I understand what set.seed() does and when I might use it, but I still have many questions about the function. Here are a few:
Is it possible to "reset" set.seed() to something "more random" if you have called set.seed() earlier in your session? Is that even necessary?
Is it possible to view the seed that R is currently using?
Is there a way to make set.seed() allow alphanumeric seeds, the way one can enter them at random.org (be sure you are in the advanced mode, and see "Part 3" of the form to see what I mean)?
Just for fun:
set.seed.alpha <- function(x) {
require("digest")
hexval <- paste0("0x",digest(x,"crc32"))
intval <- type.convert(hexval) %% .Machine$integer.max
set.seed(intval)
}
So you can do:
set.seed.alpha("hello world")
(in fact x can be any R object, not just an alphanumeric string)
It's possible, if you set the seed to something like the final digits of your time epoch, but it's really not necessary. The intended use of PRNGs is that you set the seed once at the start of a session, and use successive generated variates from this. Do things differently, and you don't get to enjoy the various good theoretical and empirical properties the R RNGs have.
But I'm not sure you really understand the purpose of set.seed. It's not really there for you to get 'more random' numbers. If you are doing some kind of application for which the R PRNG is insufficient (for instance, if you require cryptographic randomness), you might as well generate all your random numbers by some alternate method and use them directly. The real purpose of set.seed is to produce reproducibility in results using RNGs. If you start the same analysis using the same sequence of random number generations, and set the seed to the same value, you will always get the same result. This is helpful in debugging, and for others reviewing your results.
To use the epoch time, do something like
t <- as.numeric(Sys.time())
seed <- 1e8 * (t - floor(t))
set.seed(seed); print(seed)
For your question 3 there is the char2seed function in the TeachingDemos package which will take a character string (alhpa numeric) and convert it to an integer and by default use that to set a new seed. The idea was that students could use their name (or some combination/subset of names) as a seed so each student gets a different dataset, but the teacher can reproduce each student's dataset.
For an answer to 2, first see the help page ?RNGkind.
To find the kind of RNG in use:
RNGkind()
# [1] "Mersenne-Twister" "Inversion"
The Mersenne Twister is the default.
From the help page:
‘"Mersenne-Twister":’ From Matsumoto and Nishimura (1998). A
twisted GFSR with period 2^19937 - 1 and equidistribution in
623 consecutive dimensions (over the whole period). The
‘seed’ is a 624-dimensional set of 32-bit integers plus a
current position in that set.
To find the current seed in use, you need to first call the random number generator.
runif(1, 0, 1)
# [1] 0.9834062
.Random.seed
# [Gives a 626 length vector]
Calling set.seed(some_integer) followed by .Random.seed,
will always give the same 626 length vector if you use the same some_integer. To put it differently, the 626-length vector is determined solely by some_integer, given one is using the Mersenne Twister, of course.

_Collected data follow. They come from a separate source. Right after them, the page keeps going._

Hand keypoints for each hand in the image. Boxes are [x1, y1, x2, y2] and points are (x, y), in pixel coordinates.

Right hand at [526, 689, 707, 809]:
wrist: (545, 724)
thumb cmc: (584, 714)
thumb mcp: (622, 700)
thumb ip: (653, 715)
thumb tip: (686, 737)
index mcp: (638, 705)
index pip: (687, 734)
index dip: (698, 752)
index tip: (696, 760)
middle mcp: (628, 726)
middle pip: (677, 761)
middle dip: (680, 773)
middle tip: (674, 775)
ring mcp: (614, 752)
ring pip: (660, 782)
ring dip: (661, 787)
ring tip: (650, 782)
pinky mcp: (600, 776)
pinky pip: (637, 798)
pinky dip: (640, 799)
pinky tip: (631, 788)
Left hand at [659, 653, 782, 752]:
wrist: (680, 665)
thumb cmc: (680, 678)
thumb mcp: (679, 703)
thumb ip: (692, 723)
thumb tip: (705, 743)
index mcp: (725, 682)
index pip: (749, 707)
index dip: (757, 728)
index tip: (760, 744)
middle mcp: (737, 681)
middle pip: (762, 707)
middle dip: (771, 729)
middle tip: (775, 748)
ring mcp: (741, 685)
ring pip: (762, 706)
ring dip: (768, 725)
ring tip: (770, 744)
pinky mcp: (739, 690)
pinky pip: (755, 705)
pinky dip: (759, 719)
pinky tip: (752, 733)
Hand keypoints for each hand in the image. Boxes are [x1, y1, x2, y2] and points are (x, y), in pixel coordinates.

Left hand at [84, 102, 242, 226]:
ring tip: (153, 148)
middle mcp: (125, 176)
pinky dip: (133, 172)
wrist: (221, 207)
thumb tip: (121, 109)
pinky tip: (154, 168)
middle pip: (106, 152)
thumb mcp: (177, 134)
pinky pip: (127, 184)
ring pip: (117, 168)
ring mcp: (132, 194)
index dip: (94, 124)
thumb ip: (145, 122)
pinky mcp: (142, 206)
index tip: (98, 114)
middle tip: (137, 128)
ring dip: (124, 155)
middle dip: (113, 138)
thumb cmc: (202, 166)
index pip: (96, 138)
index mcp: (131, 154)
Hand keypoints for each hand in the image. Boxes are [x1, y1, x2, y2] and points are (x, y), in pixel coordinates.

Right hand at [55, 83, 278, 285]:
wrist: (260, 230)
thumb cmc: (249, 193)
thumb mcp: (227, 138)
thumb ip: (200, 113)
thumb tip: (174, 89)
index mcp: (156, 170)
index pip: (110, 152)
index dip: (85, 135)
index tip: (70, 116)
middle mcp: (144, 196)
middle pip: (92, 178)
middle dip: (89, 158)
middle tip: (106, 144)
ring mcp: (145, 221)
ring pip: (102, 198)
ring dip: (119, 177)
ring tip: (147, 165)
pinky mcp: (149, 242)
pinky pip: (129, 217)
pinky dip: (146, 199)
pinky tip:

Also, of course, running set.seed to some fixed value will give you the same values for calls to random number routines following it. That's the main use for it in practice, to give reproducibility. E.g.
set.seed(1)
runif(5, 0, 1)
# [1] 0.2655087 0.3721239 0.5728534 0.9082078 0.2016819
rnorm(1, 0, 1)
# [1] 1.272429
set.seed(1)
runif(5, 0, 1)
# [1] 0.2655087 0.3721239 0.5728534 0.9082078 0.2016819
rnorm(1, 0, 1)
# [1] 1.272429
All the basic number generator code in R is in the file src/main/RNG.c in the source code.
It is in C, but fairly easy to follow.
I have the same issue as in question 1. I then figure I can simply reset seed in the loop by:
set.seed(123)
x<- rnorm(10,1,1)
set.seed(null)
This way at the end of each loop the seed just got deleted. It worked for me.